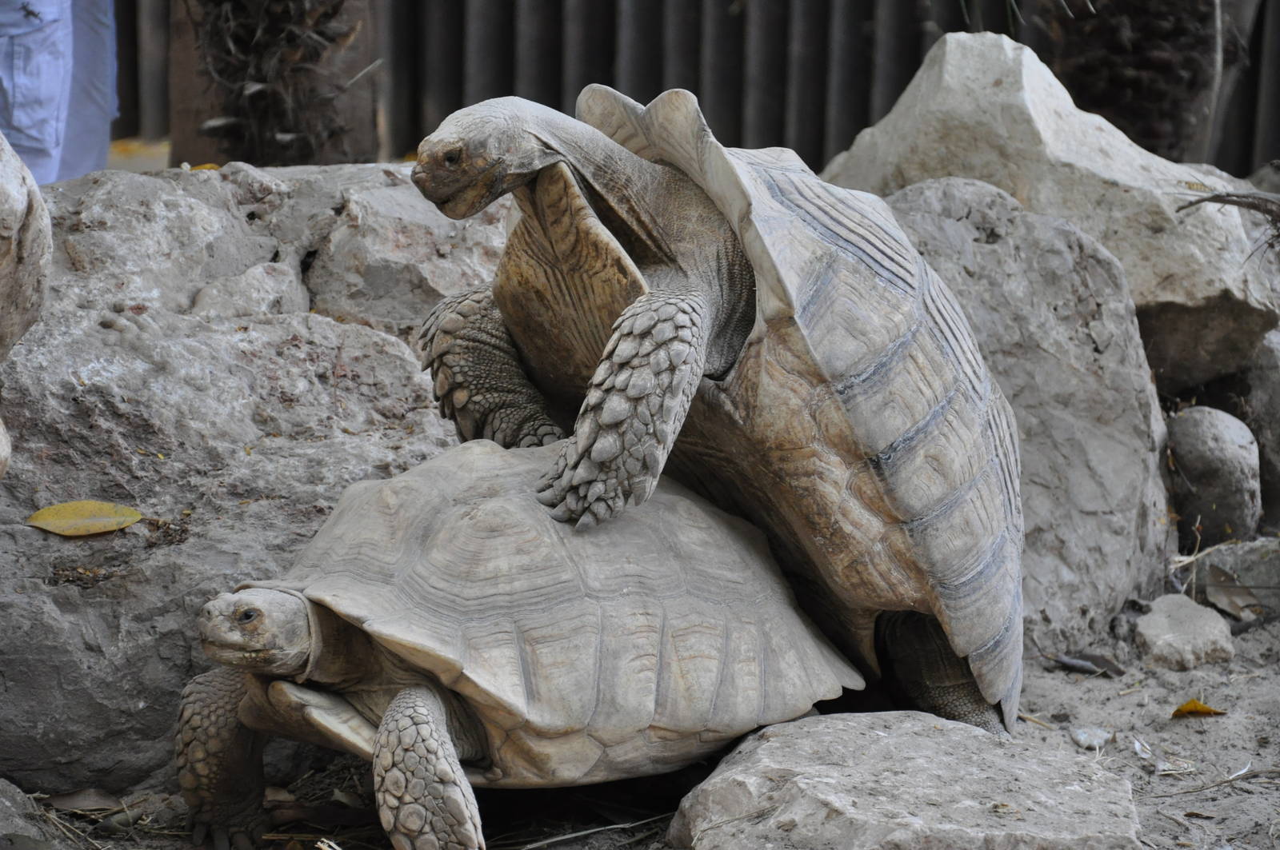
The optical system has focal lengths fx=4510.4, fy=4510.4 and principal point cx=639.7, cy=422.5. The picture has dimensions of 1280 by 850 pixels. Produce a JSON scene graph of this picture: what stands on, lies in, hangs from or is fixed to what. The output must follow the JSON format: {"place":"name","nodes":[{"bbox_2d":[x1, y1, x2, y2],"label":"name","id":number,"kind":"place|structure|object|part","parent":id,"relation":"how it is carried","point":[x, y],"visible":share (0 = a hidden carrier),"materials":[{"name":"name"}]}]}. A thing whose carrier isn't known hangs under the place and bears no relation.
{"place":"outdoors","nodes":[
{"label":"outdoors","id":0,"kind":"place"},
{"bbox_2d":[0,598,1279,849],"label":"sandy ground","id":1,"kind":"structure","parent":0,"point":[1243,797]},
{"bbox_2d":[0,778,62,849],"label":"rock","id":2,"kind":"object","parent":1,"relation":"on","point":[6,802],"visible":0.97,"materials":[{"name":"grey stone"}]},
{"bbox_2d":[44,787,125,812],"label":"dry leaf","id":3,"kind":"object","parent":1,"relation":"on","point":[91,797],"visible":0.83,"materials":[{"name":"brown plant"}]},
{"bbox_2d":[0,160,515,804],"label":"large rock","id":4,"kind":"object","parent":1,"relation":"on","point":[196,291],"visible":0.68,"materials":[{"name":"grey stone"}]},
{"bbox_2d":[0,416,11,478],"label":"rock","id":5,"kind":"object","parent":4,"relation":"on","point":[3,442],"visible":0.98,"materials":[{"name":"grey stone"}]},
{"bbox_2d":[23,499,143,536],"label":"yellow leaf","id":6,"kind":"object","parent":4,"relation":"on","point":[41,524],"visible":0.98,"materials":[{"name":"yellow plant"}]},
{"bbox_2d":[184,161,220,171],"label":"yellow leaf","id":7,"kind":"object","parent":4,"relation":"on","point":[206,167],"visible":0.37,"materials":[{"name":"yellow plant"}]},
{"bbox_2d":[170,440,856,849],"label":"tortoise","id":8,"kind":"object","parent":1,"relation":"on","point":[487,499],"visible":0.84},
{"label":"leg","id":9,"kind":"part","parent":8,"relation":"part of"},
{"label":"leg","id":10,"kind":"part","parent":8,"relation":"part of","materials":[{"name":"grey"}]},
{"bbox_2d":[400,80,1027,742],"label":"tortoise","id":11,"kind":"object","parent":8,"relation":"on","point":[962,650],"visible":0.79},
{"label":"leg","id":12,"kind":"part","parent":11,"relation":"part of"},
{"label":"leg","id":13,"kind":"part","parent":11,"relation":"part of","materials":[{"name":"grey"}]},
{"label":"hind leg","id":14,"kind":"part","parent":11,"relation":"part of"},
{"bbox_2d":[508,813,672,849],"label":"twig","id":15,"kind":"object","parent":1,"relation":"on","point":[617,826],"visible":0.91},
{"bbox_2d":[665,710,1143,849],"label":"flat rock","id":16,"kind":"object","parent":1,"relation":"on","point":[798,725],"visible":0.97,"materials":[{"name":"grey stone"}]},
{"bbox_2d":[852,176,1182,670],"label":"boulder","id":17,"kind":"object","parent":1,"relation":"on","point":[1003,204],"visible":0.54,"materials":[{"name":"grey stone"}]},
{"bbox_2d":[1052,652,1127,676],"label":"dark leaf","id":18,"kind":"object","parent":1,"relation":"on","point":[1068,660],"visible":0.91,"materials":[{"name":"grey plant"}]},
{"bbox_2d":[1070,725,1112,750],"label":"pebble","id":19,"kind":"object","parent":1,"relation":"on","point":[1086,734],"visible":0.95,"materials":[{"name":"grey stone"}]},
{"bbox_2d":[1134,591,1235,670],"label":"rock","id":20,"kind":"object","parent":1,"relation":"on","point":[1170,638],"visible":0.97,"materials":[{"name":"grey stone"}]},
{"bbox_2d":[1168,698,1226,718],"label":"yellow leaf","id":21,"kind":"object","parent":1,"relation":"on","point":[1186,707],"visible":0.92,"materials":[{"name":"yellow plant"}]},
{"bbox_2d":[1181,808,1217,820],"label":"dry leaf","id":22,"kind":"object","parent":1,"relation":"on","point":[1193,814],"visible":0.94,"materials":[{"name":"brown plant"}]},
{"bbox_2d":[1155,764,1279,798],"label":"twig","id":23,"kind":"object","parent":1,"relation":"on","point":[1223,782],"visible":0.97,"materials":[{"name":"brown wood"}]},
{"bbox_2d":[1190,536,1279,620],"label":"rock","id":24,"kind":"object","parent":1,"relation":"on","point":[1258,591],"visible":0.59,"materials":[{"name":"grey stone"}]},
{"bbox_2d":[1204,564,1263,619],"label":"dry leaf","id":25,"kind":"object","parent":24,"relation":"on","point":[1228,591],"visible":0.92,"materials":[{"name":"brown plant"}]},
{"label":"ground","id":26,"kind":"structure","parent":0},
{"bbox_2d":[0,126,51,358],"label":"rock","id":27,"kind":"object","parent":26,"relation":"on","point":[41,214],"visible":0.99,"materials":[{"name":"grey stone"}]},
{"bbox_2d":[0,0,119,189],"label":"person","id":28,"kind":"object","parent":26,"relation":"on","point":[16,122],"visible":0.66},
{"bbox_2d":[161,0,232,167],"label":"wooden post","id":29,"kind":"object","parent":26,"relation":"on","point":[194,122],"visible":0.49,"materials":[{"name":"brown wood"}]},
{"bbox_2d":[187,0,375,168],"label":"palm tree","id":30,"kind":"object","parent":26,"relation":"on","point":[266,38],"visible":0.72,"materials":[{"name":"brown plant"}]},
{"bbox_2d":[98,0,1279,179],"label":"wooden fence","id":31,"kind":"object","parent":26,"relation":"on","point":[913,66],"visible":0.49,"materials":[{"name":"brown wood"}]},
{"bbox_2d":[818,29,1279,381],"label":"boulder","id":32,"kind":"object","parent":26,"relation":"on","point":[925,75],"visible":0.62,"materials":[{"name":"stone"}]},
{"bbox_2d":[1172,188,1279,253],"label":"twig","id":33,"kind":"object","parent":32,"relation":"on","point":[1208,199],"visible":1,"materials":[{"name":"brown wood"}]},
{"bbox_2d":[1035,0,1223,165],"label":"tree trunk","id":34,"kind":"object","parent":26,"relation":"on","point":[1135,82],"visible":0.67,"materials":[{"name":"brown plant"}]},
{"bbox_2d":[1165,404,1262,542],"label":"rock","id":35,"kind":"object","parent":26,"relation":"on","point":[1206,447],"visible":0.91,"materials":[{"name":"grey stone"}]},
{"bbox_2d":[1239,326,1279,526],"label":"rock","id":36,"kind":"object","parent":26,"relation":"on","point":[1276,452],"visible":0.78,"materials":[{"name":"grey stone"}]},
{"bbox_2d":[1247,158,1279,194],"label":"rock","id":37,"kind":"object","parent":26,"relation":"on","point":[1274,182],"visible":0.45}
]}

▶ Problem description: Reproduce the listing word for word and omit its pictures.

▶ Solution for this task:
The optical system has focal lengths fx=4510.4, fy=4510.4 and principal point cx=639.7, cy=422.5. The picture has dimensions of 1280 by 850 pixels. Produce a JSON scene graph of this picture: what stands on, lies in, hangs from or is fixed to what. The output must follow the JSON format: {"place":"name","nodes":[{"bbox_2d":[x1, y1, x2, y2],"label":"name","id":number,"kind":"place|structure|object|part","parent":id,"relation":"how it is carried","point":[x, y],"visible":share (0 = a hidden carrier),"materials":[{"name":"name"}]}]}. A thing whose carrier isn't known hangs under the place and bears no relation.
{"place":"outdoors","nodes":[
{"label":"outdoors","id":0,"kind":"place"},
{"bbox_2d":[0,598,1279,849],"label":"sandy ground","id":1,"kind":"structure","parent":0,"point":[1243,797]},
{"bbox_2d":[0,778,62,849],"label":"rock","id":2,"kind":"object","parent":1,"relation":"on","point":[6,802],"visible":0.97,"materials":[{"name":"grey stone"}]},
{"bbox_2d":[44,787,125,812],"label":"dry leaf","id":3,"kind":"object","parent":1,"relation":"on","point":[91,797],"visible":0.83,"materials":[{"name":"brown plant"}]},
{"bbox_2d":[0,160,515,804],"label":"large rock","id":4,"kind":"object","parent":1,"relation":"on","point":[196,291],"visible":0.68,"materials":[{"name":"grey stone"}]},
{"bbox_2d":[0,416,11,478],"label":"rock","id":5,"kind":"object","parent":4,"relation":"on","point":[3,442],"visible":0.98,"materials":[{"name":"grey stone"}]},
{"bbox_2d":[23,499,143,536],"label":"yellow leaf","id":6,"kind":"object","parent":4,"relation":"on","point":[41,524],"visible":0.98,"materials":[{"name":"yellow plant"}]},
{"bbox_2d":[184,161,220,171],"label":"yellow leaf","id":7,"kind":"object","parent":4,"relation":"on","point":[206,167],"visible":0.37,"materials":[{"name":"yellow plant"}]},
{"bbox_2d":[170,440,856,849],"label":"tortoise","id":8,"kind":"object","parent":1,"relation":"on","point":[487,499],"visible":0.84},
{"label":"leg","id":9,"kind":"part","parent":8,"relation":"part of"},
{"label":"leg","id":10,"kind":"part","parent":8,"relation":"part of","materials":[{"name":"grey"}]},
{"bbox_2d":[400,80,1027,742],"label":"tortoise","id":11,"kind":"object","parent":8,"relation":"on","point":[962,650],"visible":0.79},
{"label":"leg","id":12,"kind":"part","parent":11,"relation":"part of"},
{"label":"leg","id":13,"kind":"part","parent":11,"relation":"part of","materials":[{"name":"grey"}]},
{"label":"hind leg","id":14,"kind":"part","parent":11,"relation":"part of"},
{"bbox_2d":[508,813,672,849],"label":"twig","id":15,"kind":"object","parent":1,"relation":"on","point":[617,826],"visible":0.91},
{"bbox_2d":[665,710,1143,849],"label":"flat rock","id":16,"kind":"object","parent":1,"relation":"on","point":[798,725],"visible":0.97,"materials":[{"name":"grey stone"}]},
{"bbox_2d":[852,176,1182,670],"label":"boulder","id":17,"kind":"object","parent":1,"relation":"on","point":[1003,204],"visible":0.54,"materials":[{"name":"grey stone"}]},
{"bbox_2d":[1052,652,1127,676],"label":"dark leaf","id":18,"kind":"object","parent":1,"relation":"on","point":[1068,660],"visible":0.91,"materials":[{"name":"grey plant"}]},
{"bbox_2d":[1070,725,1112,750],"label":"pebble","id":19,"kind":"object","parent":1,"relation":"on","point":[1086,734],"visible":0.95,"materials":[{"name":"grey stone"}]},
{"bbox_2d":[1134,591,1235,670],"label":"rock","id":20,"kind":"object","parent":1,"relation":"on","point":[1170,638],"visible":0.97,"materials":[{"name":"grey stone"}]},
{"bbox_2d":[1168,698,1226,718],"label":"yellow leaf","id":21,"kind":"object","parent":1,"relation":"on","point":[1186,707],"visible":0.92,"materials":[{"name":"yellow plant"}]},
{"bbox_2d":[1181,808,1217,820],"label":"dry leaf","id":22,"kind":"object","parent":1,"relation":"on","point":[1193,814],"visible":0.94,"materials":[{"name":"brown plant"}]},
{"bbox_2d":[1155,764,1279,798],"label":"twig","id":23,"kind":"object","parent":1,"relation":"on","point":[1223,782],"visible":0.97,"materials":[{"name":"brown wood"}]},
{"bbox_2d":[1190,536,1279,620],"label":"rock","id":24,"kind":"object","parent":1,"relation":"on","point":[1258,591],"visible":0.59,"materials":[{"name":"grey stone"}]},
{"bbox_2d":[1204,564,1263,619],"label":"dry leaf","id":25,"kind":"object","parent":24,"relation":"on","point":[1228,591],"visible":0.92,"materials":[{"name":"brown plant"}]},
{"label":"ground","id":26,"kind":"structure","parent":0},
{"bbox_2d":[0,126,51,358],"label":"rock","id":27,"kind":"object","parent":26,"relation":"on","point":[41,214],"visible":0.99,"materials":[{"name":"grey stone"}]},
{"bbox_2d":[0,0,119,189],"label":"person","id":28,"kind":"object","parent":26,"relation":"on","point":[16,122],"visible":0.66},
{"bbox_2d":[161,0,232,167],"label":"wooden post","id":29,"kind":"object","parent":26,"relation":"on","point":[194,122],"visible":0.49,"materials":[{"name":"brown wood"}]},
{"bbox_2d":[187,0,375,168],"label":"palm tree","id":30,"kind":"object","parent":26,"relation":"on","point":[266,38],"visible":0.72,"materials":[{"name":"brown plant"}]},
{"bbox_2d":[98,0,1279,179],"label":"wooden fence","id":31,"kind":"object","parent":26,"relation":"on","point":[913,66],"visible":0.49,"materials":[{"name":"brown wood"}]},
{"bbox_2d":[818,29,1279,381],"label":"boulder","id":32,"kind":"object","parent":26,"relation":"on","point":[925,75],"visible":0.62,"materials":[{"name":"stone"}]},
{"bbox_2d":[1172,188,1279,253],"label":"twig","id":33,"kind":"object","parent":32,"relation":"on","point":[1208,199],"visible":1,"materials":[{"name":"brown wood"}]},
{"bbox_2d":[1035,0,1223,165],"label":"tree trunk","id":34,"kind":"object","parent":26,"relation":"on","point":[1135,82],"visible":0.67,"materials":[{"name":"brown plant"}]},
{"bbox_2d":[1165,404,1262,542],"label":"rock","id":35,"kind":"object","parent":26,"relation":"on","point":[1206,447],"visible":0.91,"materials":[{"name":"grey stone"}]},
{"bbox_2d":[1239,326,1279,526],"label":"rock","id":36,"kind":"object","parent":26,"relation":"on","point":[1276,452],"visible":0.78,"materials":[{"name":"grey stone"}]},
{"bbox_2d":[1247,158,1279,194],"label":"rock","id":37,"kind":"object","parent":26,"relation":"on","point":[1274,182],"visible":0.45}
]}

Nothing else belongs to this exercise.